* [PROBLEM]
Starting at the first line of the listing below, repeat each line exactly until the line containing "ขอบคุณสำหรับคะแนนโหวตนะครับ", which you include. Leave out pictures.

"""

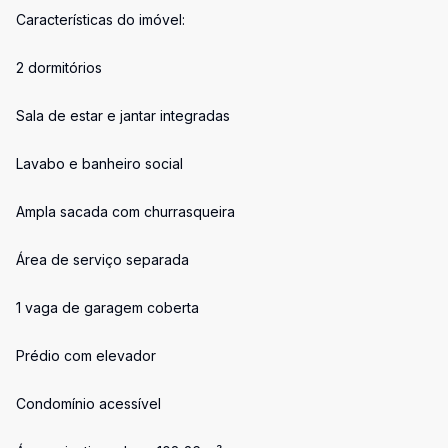
Características do imóvel:
2 dormitórios
Sala de estar e jantar integradas
Lavabo e banheiro social
Ampla sacada com churrasqueira
Área de serviço separada
1 vaga de garagem coberta
Prédio com elevador
Condomínio acessível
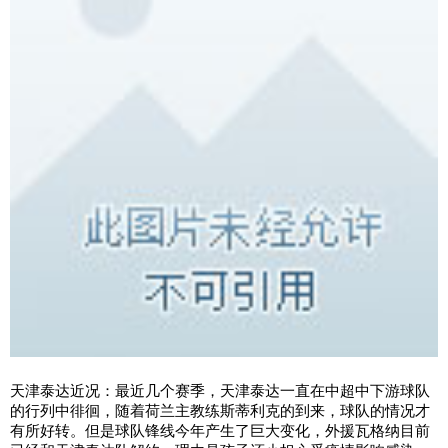
天津泰达近况：最近几个赛季，天津泰达一直在中超中下游球队
的行列中徘徊，随着荷兰主教练斯蒂利克的到来，球队的情况才
有所好转。但是球队锋线今年产生了巨大变化，外援瓦格纳目前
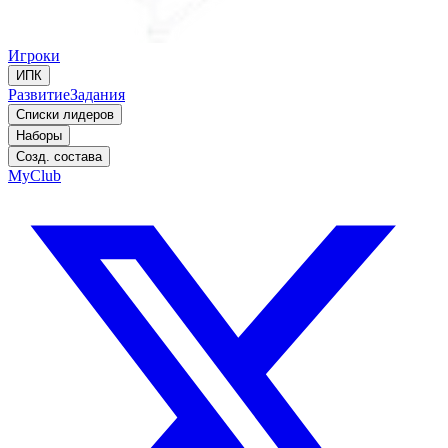
Игроки
ИПК
Развитие
Задания
Списки лидеров
Наборы
Созд. состава
MyClub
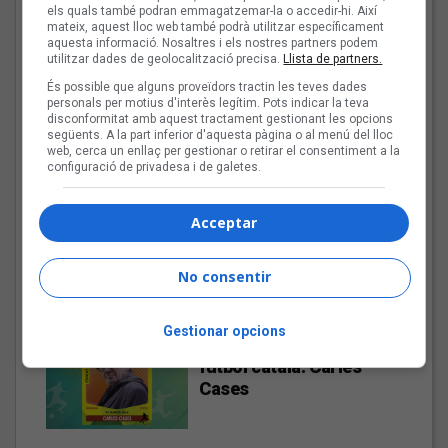
i The Gruixut’s
els quals també podran emmagatzemar-la o accedir-hi. Així
mateix, aquest lloc web també podrà utilitzar específicament
aquesta informació. Nosaltres i els nostres partners podem
utilitzar dades de geolocalització precisa.
Llista de partners.
El Sona9 d'estiu d'iCat
És possible que alguns proveïdors tractin les teves dades
descobreix els
personals per motius d'interès legítim. Pots indicar la teva
concursants balears i
disconformitat amb aquest tractament gestionant les opcions
següents. A la part inferior d'aquesta pàgina o al menú del lloc
valencians
web, cerca un enllaç per gestionar o retirar el consentiment a la
configuració de privadesa i de galetes.
Tot a punt per la Plaça
Acceptar
del Folk 2026
No consentir
Gestionar opcions
Les veus dels himnes del
futbol català: Carles
Cases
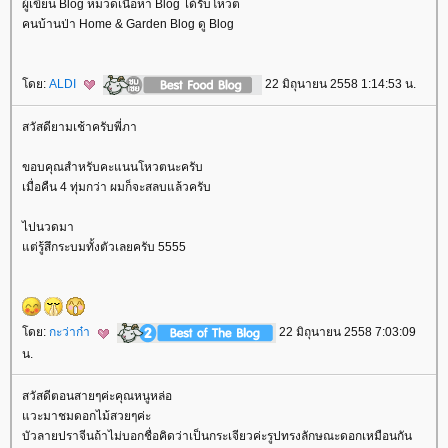
ผู้เขียน Blog หมวดเนื้อหา Blog ได้รับโหวต
คนบ้านป่า Home & Garden Blog ดู Blog
ดย:
ALDI
22 มิถุนายน 2558 1:14:53 น.
สวัสดียามเช้าครับพี่ภา
ขอบคุณสำหรับคะแนนโหวตนะครับ
เมื่อคืน 4 ทุ่มกว่า ผมก็จะสลบแล้วครับ
ไปนวดมา
ต่รู้สึกระบมทั้งตัวเลยครับ 5555
ดย:
กะว่าก๋า
22 มิถุนายน 2558 7:03:09
น.
สวัสดีตอนสายๆค่ะคุณหนูหล่อ
วะมาชมดอกไม้สวยๆค่ะ
บัวลายปราจีนถ้าไม่บอกชื่อคิดว่าเป็นกระเจียวค่ะรูปทรงลักษณะดอกเหมือนกัน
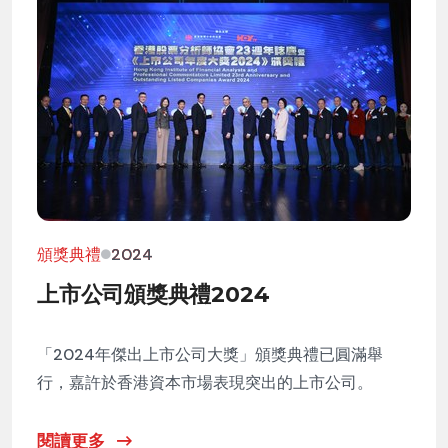
頒獎典禮
2024
上市公司頒獎典禮2024
「2024年傑出上市公司大獎」頒獎典禮已圓滿舉
行，嘉許於香港資本市場表現突出的上市公司。
閱讀更多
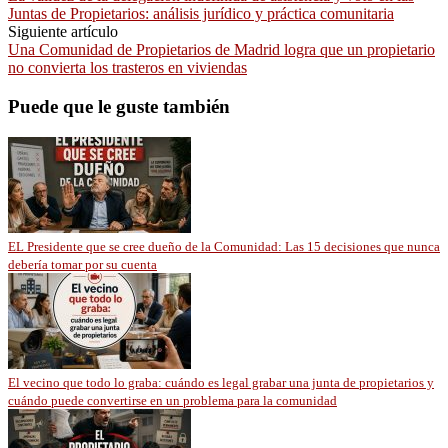
Juntas de Propietarios: análisis jurídico y práctica comunitaria
Siguiente artículo
Una Comunidad de Propietarios de Madrid logra que un propietario
no convierta los trasteros en viviendas
Puede que le guste también
EL Presidente que se cree dueño de la Comunidad: Las 15 decisiones que nunca
debería tomar por su cuenta
El vecino que todo lo graba: cuándo es legal grabar una junta de propietarios y
cuándo puede convertirse en un problema para la comunidad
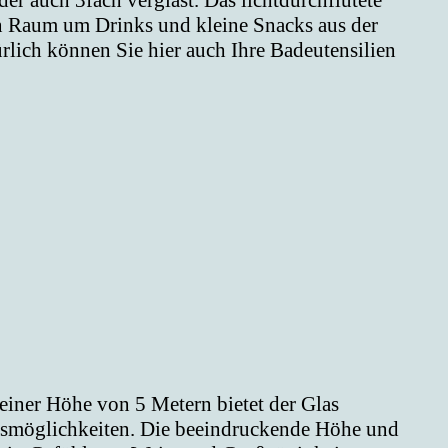
r auch 3fach verglast. Das lichtdurchflutete
n Raum um Drinks und kleine Snacks aus der
rlich können Sie hier auch Ihre Badeutensilien
einer Höhe von 5 Metern bietet der Glas
ngsmöglichkeiten. Die beeindruckende Höhe und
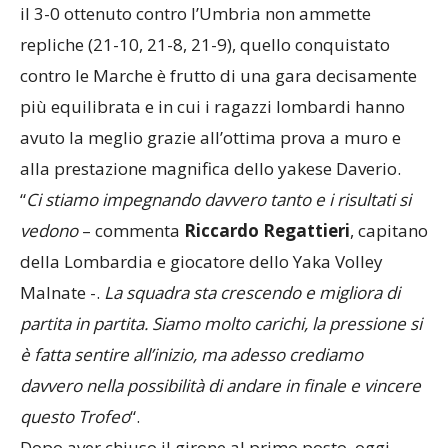
il 3-0 ottenuto contro l’Umbria non ammette
repliche (21-10, 21-8, 21-9), quello conquistato
contro le Marche è frutto di una gara decisamente
più equilibrata e in cui i ragazzi lombardi hanno
avuto la meglio grazie all’ottima prova a muro e
alla prestazione magnifica dello yakese Daverio.
“
Ci stiamo impegnando davvero tanto e i risultati si
vedono
– commenta
Riccardo Regattieri
, capitano
della Lombardia e giocatore dello Yaka Volley
Malnate
-.
L
a squadra sta crescendo e migliora di
partita in partita. Siamo molto carichi, la pressione si
è fatta sentire all’inizio, ma adesso crediamo
davvero nella possibilità di andare in finale e vincere
questo Trofeo
“.
Dopo aver chiuso il girone al primo posto, oggi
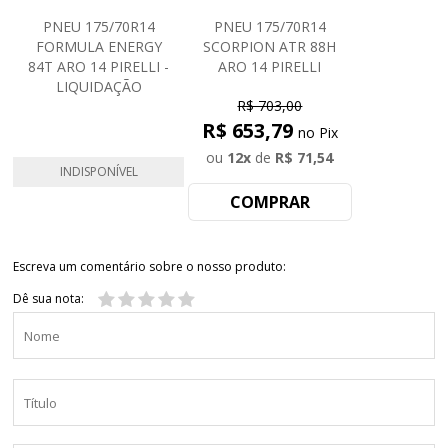
PNEU 175/70R14
PNEU 175/70R14
FORMULA ENERGY
SCORPION ATR 88H
84T ARO 14 PIRELLI -
ARO 14 PIRELLI
LIQUIDAÇÃO
R$ 703,00
R$ 653,79
no Pix
ou
12
x
de
R$ 71,54
INDISPONÍVEL
COMPRAR
Escreva um comentário sobre o nosso produto:
Dê sua nota:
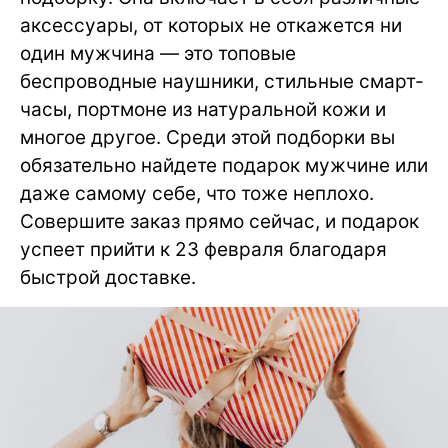
аксессуары, от которых не откажется ни
один мужчина — это топовые
беспроводные наушники, стильные смарт-
часы, портмоне из натуральной кожи и
многое другое. Среди этой подборки вы
обязательно найдете подарок мужчине или
даже самому себе, что тоже неплохо.
Совершите заказ прямо сейчас, и подарок
успеет прийти к 23 февраля благодаря
быстрой доставке.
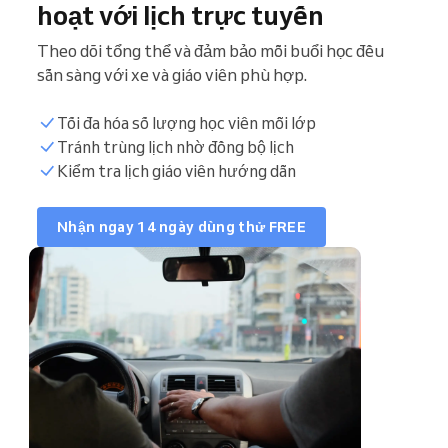
hoạt với lịch trực tuyến
Theo dõi tổng thể và đảm bảo mỗi buổi học đều
sẵn sàng với xe và giáo viên phù hợp.
Tối đa hóa số lượng học viên mỗi lớp
Đồng bộ lịch
Tránh trùng lịch nhờ đồng bộ lịch
Kiểm tra lịch giáo viên hướng dẫn
Danh sách học viên
Nhận ngay 14 ngày dùng thử FREE
Khoá học cuối tuần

"""

* [TASK ANSWER]
Características do imóvel:
2 dormitórios
Sala de estar e jantar integradas
Lavabo e banheiro social
Ampla sacada com churrasqueira
Área de serviço separada
1 vaga de garagem coberta
Prédio com elevador
Condomínio acessível
天津泰达近况：最近几个赛季，天津泰达一直在中超中下游球队
的行列中徘徊，随着荷兰主教练斯蒂利克的到来，球队的情况才
有所好转。但是球队锋线今年产生了巨大变化，外援瓦格纳目前
Игроки
ИПК
Развитие
Задания
Списки лидеров
Наборы
Созд. состава
MyClub
i The Gruixut’s
els quals també podran emmagatzemar-la o accedir-hi. Així
mateix, aquest lloc web també podrà utilitzar específicament
aquesta informació. Nosaltres i els nostres partners podem
utilitzar dades de geolocalització precisa.
Llista de partners.
El Sona9 d'estiu d'iCat
És possible que alguns proveïdors tractin les teves dades
descobreix els
personals per motius d'interès legítim. Pots indicar la teva
concursants balears i
disconformitat amb aquest tractament gestionant les opcions
següents. A la part inferior d'aquesta pàgina o al menú del lloc
valencians
web, cerca un enllaç per gestionar o retirar el consentiment a la
configuració de privadesa i de galetes.
Tot a punt per la Plaça
Acceptar
del Folk 2026
No consentir
Gestionar opcions
Les veus dels himnes del
futbol català: Carles
Cases
ผู้เขียน Blog หมวดเนื้อหา Blog ได้รับโหวต
คนบ้านป่า Home & Garden Blog ดู Blog
ดย:
ALDI
22 มิถุนายน 2558 1:14:53 น.
สวัสดียามเช้าครับพี่ภา
ขอบคุณสำหรับคะแนนโหวตนะครับ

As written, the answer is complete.